Sixth, as board member Jeff Sheehy puts it, Alan "achieved one of the seminal visions embedded in Proposition 71, the ... integration of patients, industry and researchers into a ... synergistic union."
Seventh, he knows how to stretch a dollar. Rather than simply doling out funds to qualified researchers and hoping for results, the Trounson method involves predetermined milestones. If unmet, the grant is terminated. Add to that some careful project management and advice by CIRM staff, and the drive to succeed is increased.
Eighth, he understands the crucial need to work closely with both private enterprise and the agencies that regulate them. For his vice president, he hired Dr. Ellen Feigal, who had worked with the Food and Drug Administration (FDA) and the National Institutes of Health (NIH), actually teaching a college course on the FDA, in addition to clinical trials experience with Amgen, the pioneering biomedical company.

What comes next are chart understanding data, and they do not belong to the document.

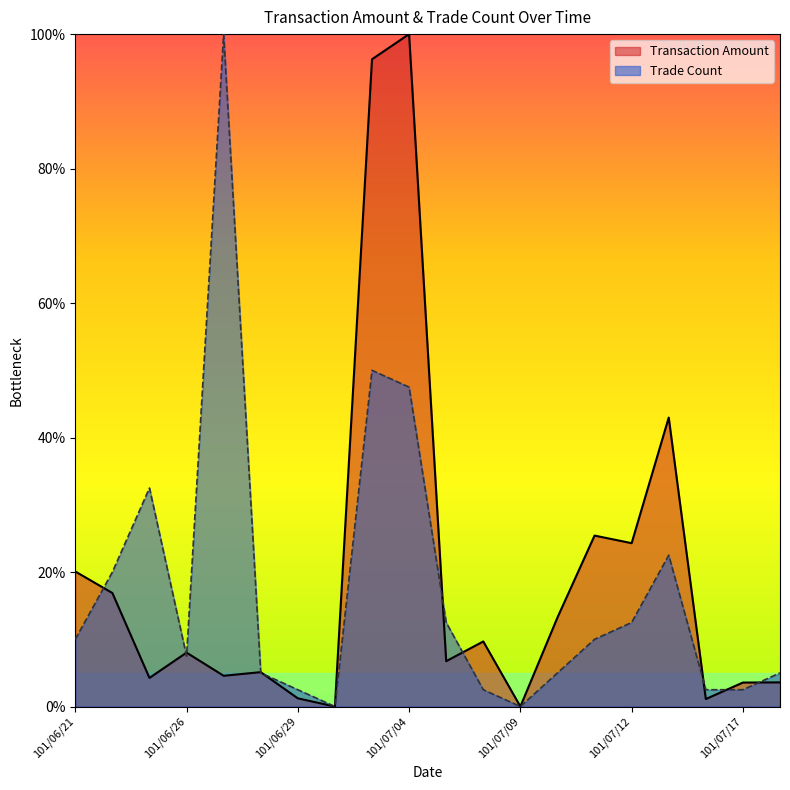

After their last crossing, which series has the higher values: Transaction Amount or Trade Count?

Trade Count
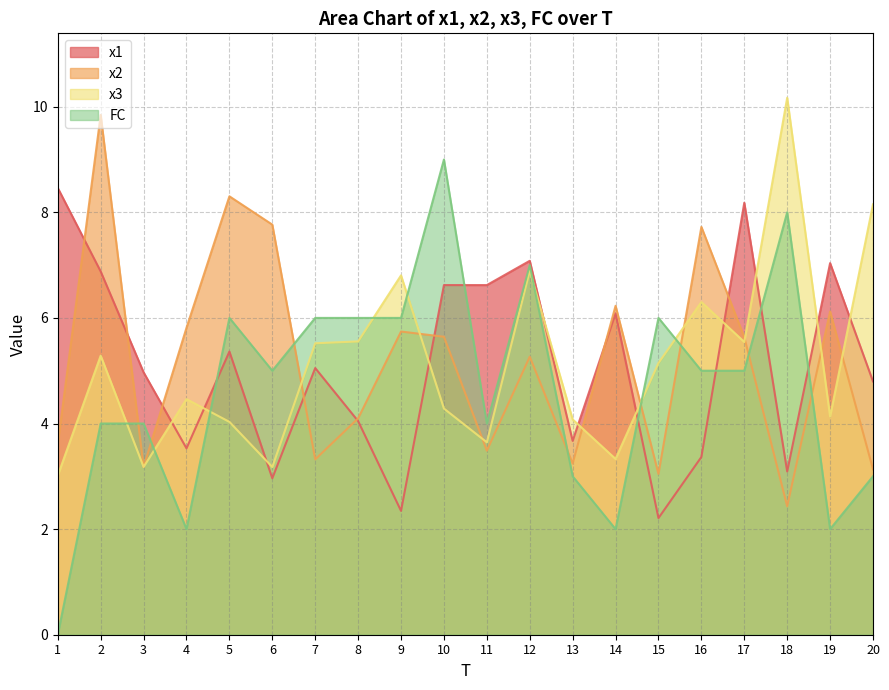

How many lines are shown in the chart?

4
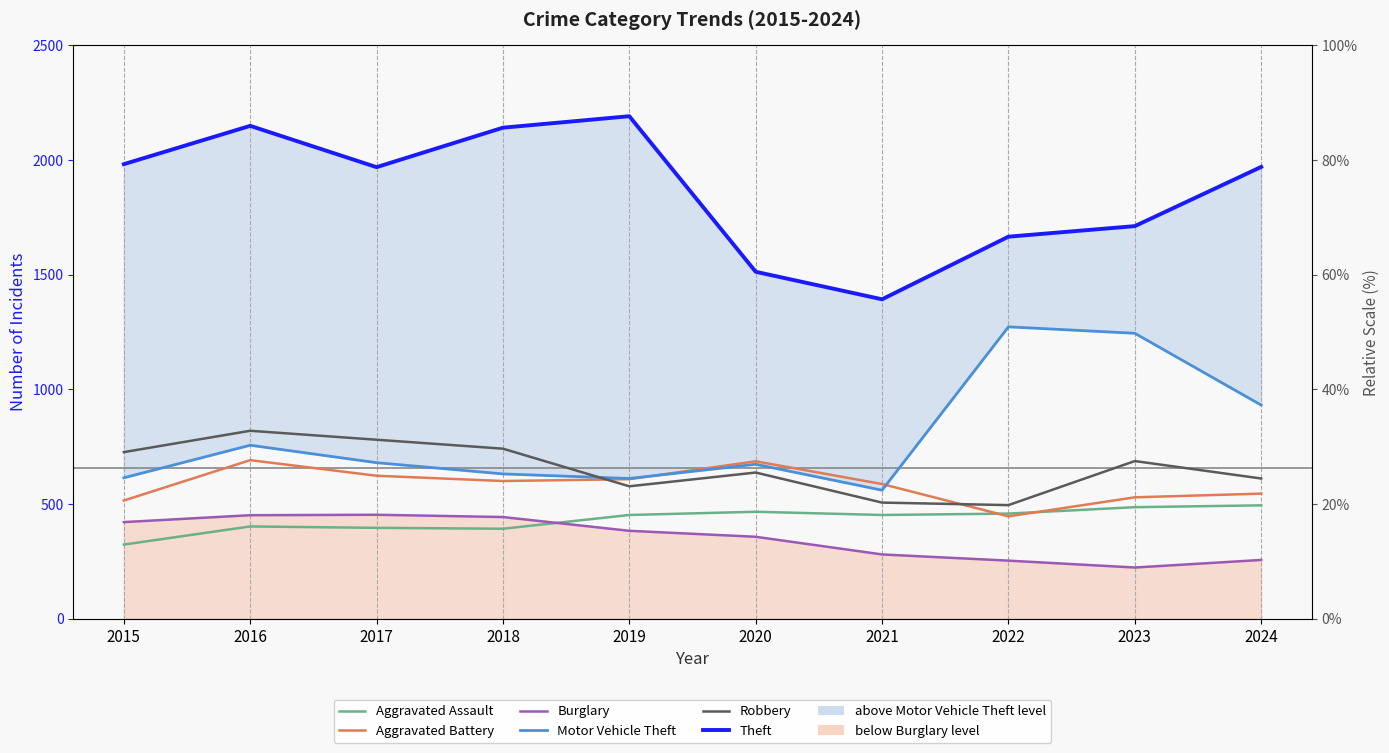

What is the average value of the Motor Vehicle Theft series?

797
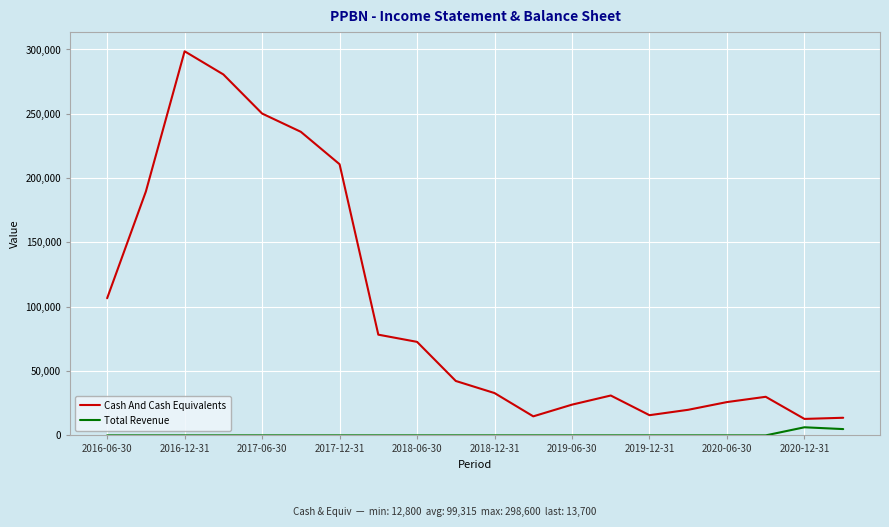

Which series has the largest total across all categories?

Cash And Cash Equivalents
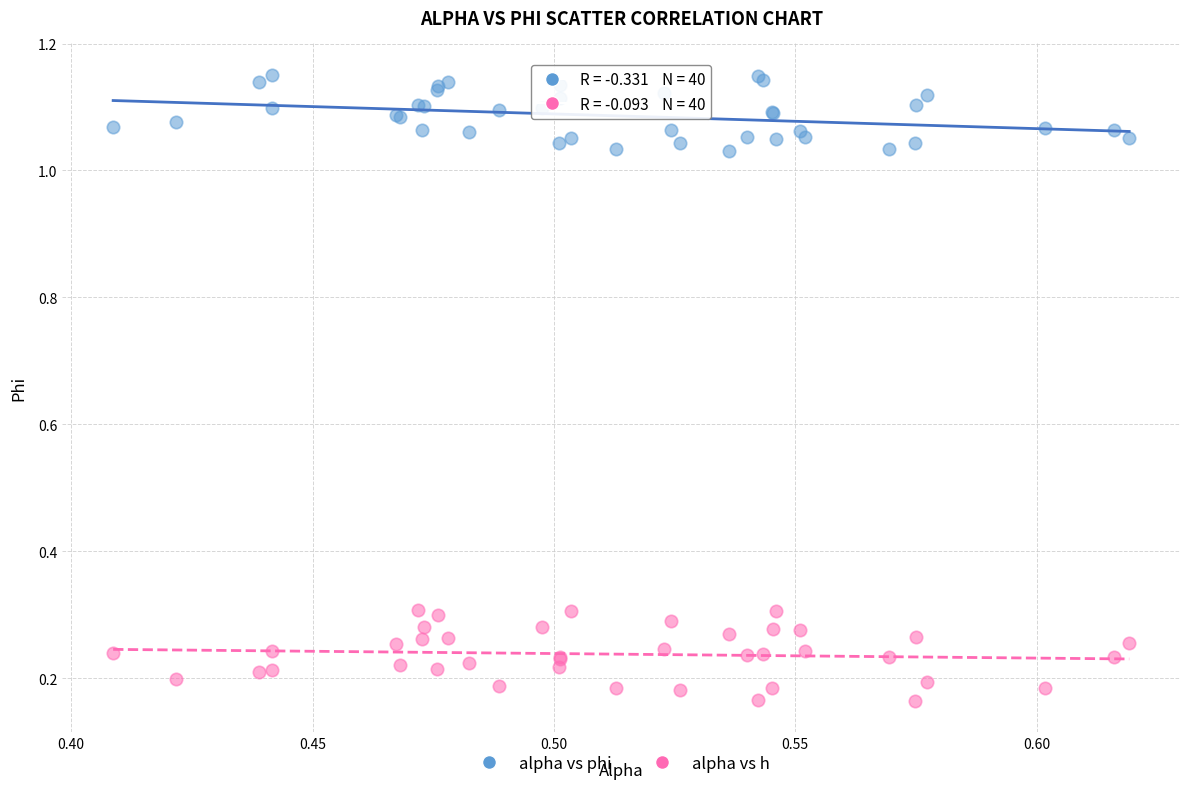

Which series contains the lowest Y value?

alpha vs h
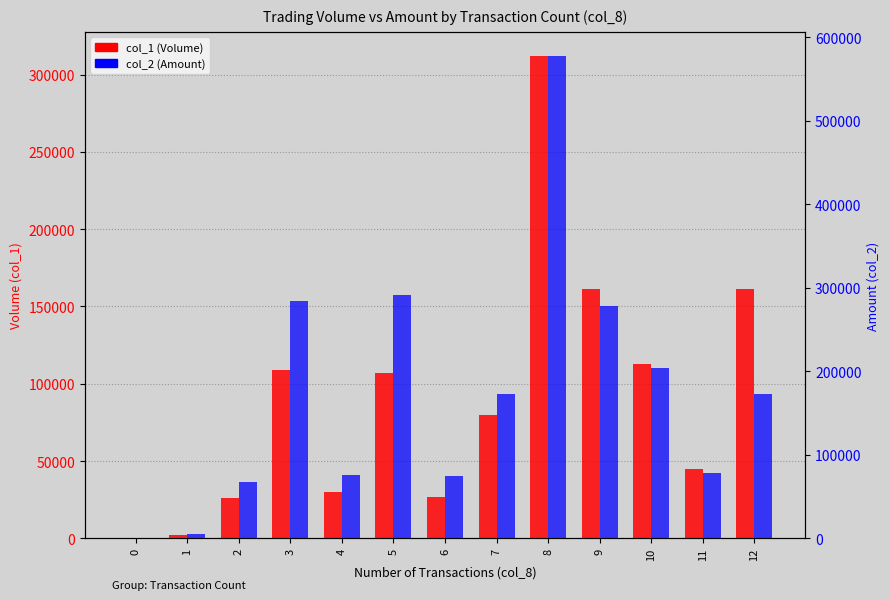

Where is col_2 (Amount) nearest to the value 288930?

5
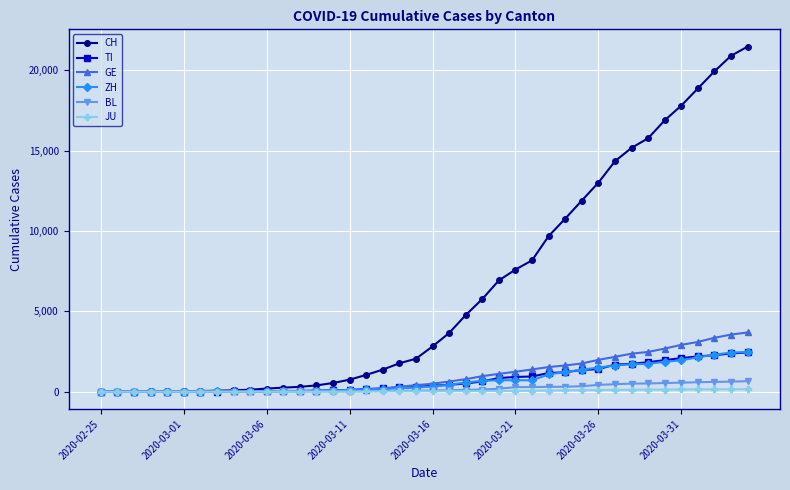

Which series has the widest spread of values?

CH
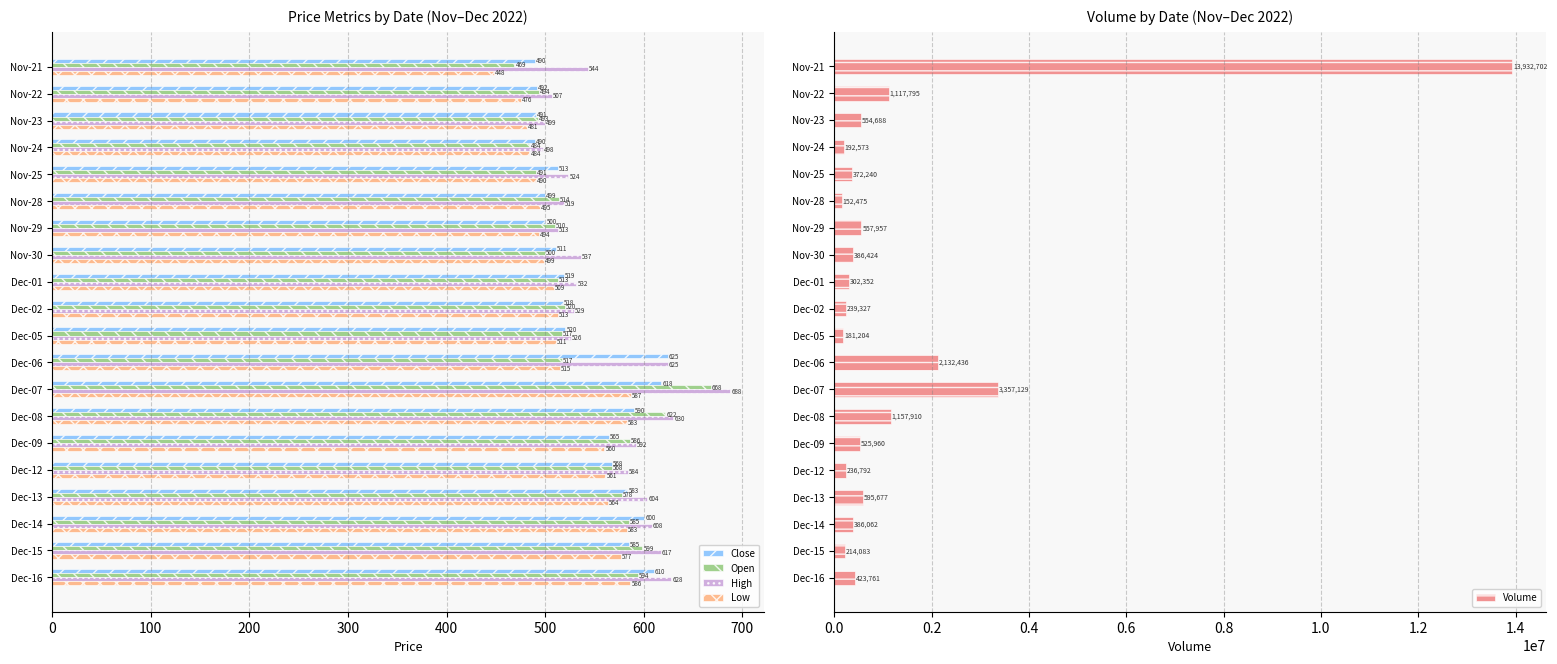

Is it true that Volume equals 2132436 at Dec-06?

True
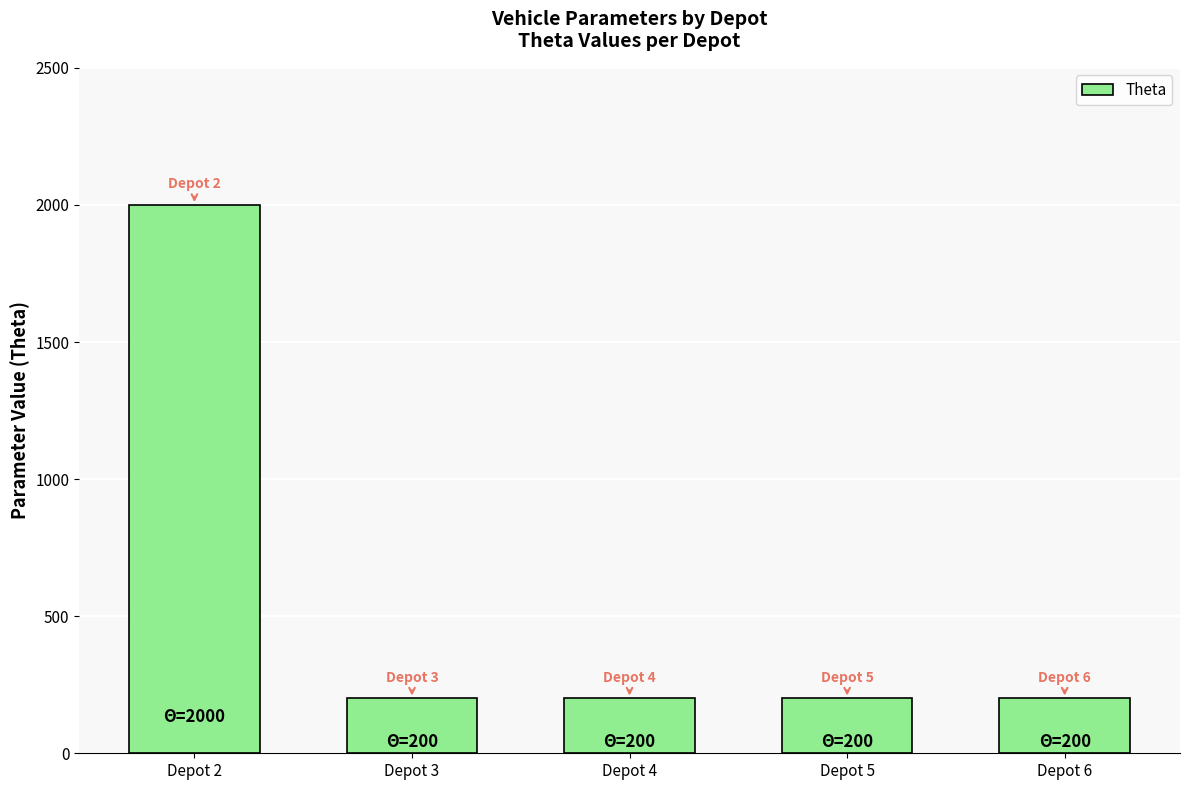

What is the minimum value shown in the chart?

200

Ninth, he can understand and predict the need for major changes. For instance there is a potential weakness in induced pluripotent stem cells (also known as iPS cells, made famous by Nobel laureate Shinya Yamanaka, who now works in California), which is the length of time it takes to make a person's stem cell line with that reprogramming method -- six to nine months. But if a bank of stem cell lines could be developed that would cover the major histocompatibility groups so as to be close to people's individual characteristics, these could be used with a minimum of immune suppression. Most of the world (perhaps 90 percent) might be covered by less than 400 lines -- and they could be ready and waiting for use in regenerative medicine -- which is what Trounson and his national and international colleagues are attempting to do.
Tenth, one of the most important advances offered on his watch is the alpha stem cell clinic network structure that will enable cell therapies to be delivered in registered clinical trials and patient treatments, as well as helping patients be protected against unsafe medical tourism treatments. Such ideas deserve protection and advancement.
We should not lose completely this remarkable resource for regenerative medicine.
Do others share my good opinion? Says Robert Klein, Chair Emeritus of the stem cell agency:
Alan Trounson made a phenomenal contribution to the global advance of stem cell therapies through his six year service as President of California's stem cell research [program] ... Through his leadership ... California stem cell researchers and biotech startups have ... reached the threshold of human trials with their first wave of human therapies for heart disease, leukemia, type 1 diabetes, cancer, macular degeneration (blindness) and HIV/AIDS ... [planting] the seeds of a historic revolution in medicine and patient care.
And according to Jonathan Thomas, Ph.D., J.D., chair of the board:
Alan ... has led us through some challenging times, been the driving force behind some truly innovative ideas -- [and] has helped establish us as a world leader in the field of stem cell research.